The Fourier transform of the Heaviside step function
The Heaviside step function shows up just about everywhere, with its integral representation and Fourier transform often cropping up in quantum field theory and signal processing. These expressions often lack explanation, so the purpose of this post is to illuminate their origins.
Prerequisites: To understand this post you’ll need to have a passing familiarity with Fourier transforms, distributions, and complex analysis.
Recommended Reading: This excellent answer by user Patch on the math StackExchange.
The naive approach
As we know, the Fourier transform \(\tilde{f}(k)\) of a function \(f(x)\) is given by $$\tilde{f}(k) = \int_{-\infty}^{\infty}f(x)e^{-ikx}\mathrm{d}x$$ This problem isn’t hard—presumably, the transform of the Heaviside function is defined as $$\tilde{\theta}(k) = \int_{-\infty}^{\infty}\theta(x)e^{-ikx}\mathrm{d}x.$$ However, there’s a problem with this: the above integral does not converge. Explicitly, we have $$\int_{-\infty}^{\infty}\theta(x)e^{-ikx}\mathrm{d}x = \lim_{a\to\infty}\int_0^ae^{-ikx}\mathrm{d}x = \lim_{a\to\infty}\frac{e^{-ikx}}{-ik}\Big|_{0}^{a} = \lim_{a\to\infty}\frac{1}{ik}(1 - e^{-ika}).$$ One way to skirt around this issue is to take the Fourier transform of something that is almost a step function, then take the limit until the two functions are one and the same. Let’s try the replacement $$\theta(x) \to e^{-\varepsilon{x}}\theta(x)$$ with \(\varepsilon > 0\). With this new definition of \(\theta(x)\), the related Fourier transform becomes $$\begin{aligned} \tilde{\theta}(k) &= \int_{-\infty}^{\infty}e^{-\varepsilon{x}}\theta(x)e^{-ikx}\mathrm{d}x \\ &= \lim_{a\to\infty}\int_0^ae^{-x(\varepsilon + ik)}\mathrm{d}x \\ &= \lim_{a\to\infty}\frac{e^{-x(\varepsilon + ik)}}{-(\varepsilon + ik)}\Big|_0^a \\ &= \lim_{a\to\infty}\frac{1}{\varepsilon + ik}(1 - e^{-a(\varepsilon + ik)}) \\ &= \frac{1}{\varepsilon + ik} \end{aligned}$$ Presumably we could then take \(\lim_{\varepsilon\to0^+}\) to recover the true Fourier transform of the step function. But if that’s the case, what’s going on at \(k = 0\)?

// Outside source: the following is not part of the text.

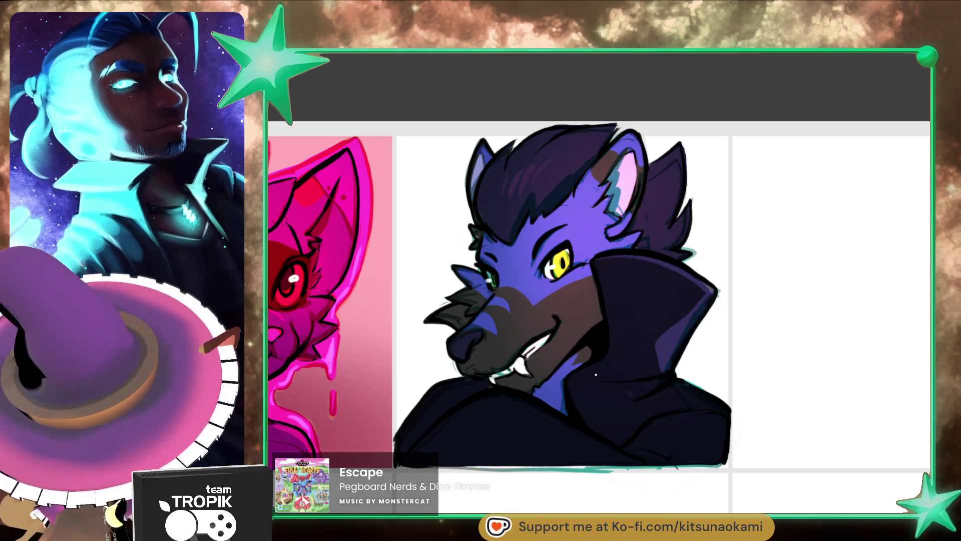
{"action": "left_click_drag", "start_coordinate": [616, 378], "coordinate": [699, 401]}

Distributions and test functions
The issue is that we’re treating \(\theta(x)\) like a function, when really it’s a distribution. From a physics or engineering point of view, this amounts to saying that \(\theta(x)\) is only defined when it’s integrated against a test function, much like its cousin the Dirac delta \(\delta(x)\). Just as this later distribution is defined by1 $$\int_{-\infty}^{\infty}\delta(x)f(x)\mathrm{d}x = f(0),$$ the step “function” is defined by $$\int_{-\infty}^{\infty}\theta(x)f(x)\mathrm{d}x = \int_0^{\infty}f(x)\mathrm{d}x$$ in this framework. So what does \(\tilde{\theta}(k)\) do when applied to a test function? Let’s assume this test function lives in Schwartz space, which means its derivative decays rapidly. Then we have $$\int_{-\infty}^{\infty}\tilde{\theta}(k)f(k)\mathrm{d}k = \lim_{\varepsilon\to0^+}\int_{-\infty}^{\infty}\frac{1}{\varepsilon + ik}f(k)\mathrm{d}k = \lim_{\varepsilon\to0^+}\int_{-\infty}^{\infty}\frac{\varepsilon}{\varepsilon^2 + k^2}f(k) - \frac{ik}{\varepsilon^2 + k^2}f(k)\mathrm{d}k = \, ?$$
We can break this into two integrals, $$\begin{aligned} \zeta_1 &= \lim_{\varepsilon\to0^+}\int_{-\infty}^{\infty}\frac{\varepsilon}{\varepsilon^2+k^2}f(k)\mathrm{d}k \\ \zeta_2 &= \lim_{\varepsilon\to0^+}-i\int_{-\infty}^{\infty}\frac{k}{\varepsilon^2 + k^2}f(k)\mathrm{d}k \end{aligned}$$ Within \(\zeta_1\) we recognize \(\lim_{\varepsilon\to0^+}\varepsilon/(\varepsilon^2+k^2)\) as the scaled, nascent delta function \(\pi\delta(k)\), and so $$\zeta_1 = \int_{-\infty}^{\infty}\pi\delta(k)f(k)\mathrm{d}k = \pi f(0).$$ For \(\zeta_2\), it helps to rewrite it as $$\zeta_2 = \lim_{\varepsilon\to0^+}-i\int_0^{\infty}\frac{kf(k) - kf(-k)}{\varepsilon^2 + k^2}\mathrm{d}k = -i\int_0^{\infty}\frac{f(k) - f(-k)}{k}\mathrm{d}k$$ which is the distributional definition of (minus \(i\) times) the Cauchy principal value of \(1/x\), i.e. $$\zeta_2 = -i\Big[\mathrm{p.v.}\Big(\frac{1}{k}\Big)\Big](f).$$ Combining these results gives the Fourier transform of the Heaviside step function $$\tilde{\theta}(k) = \pi\delta(k) - i\,\mathrm{p.v.}\frac{1}{k}$$
An alternate representation of \(\theta(x)\)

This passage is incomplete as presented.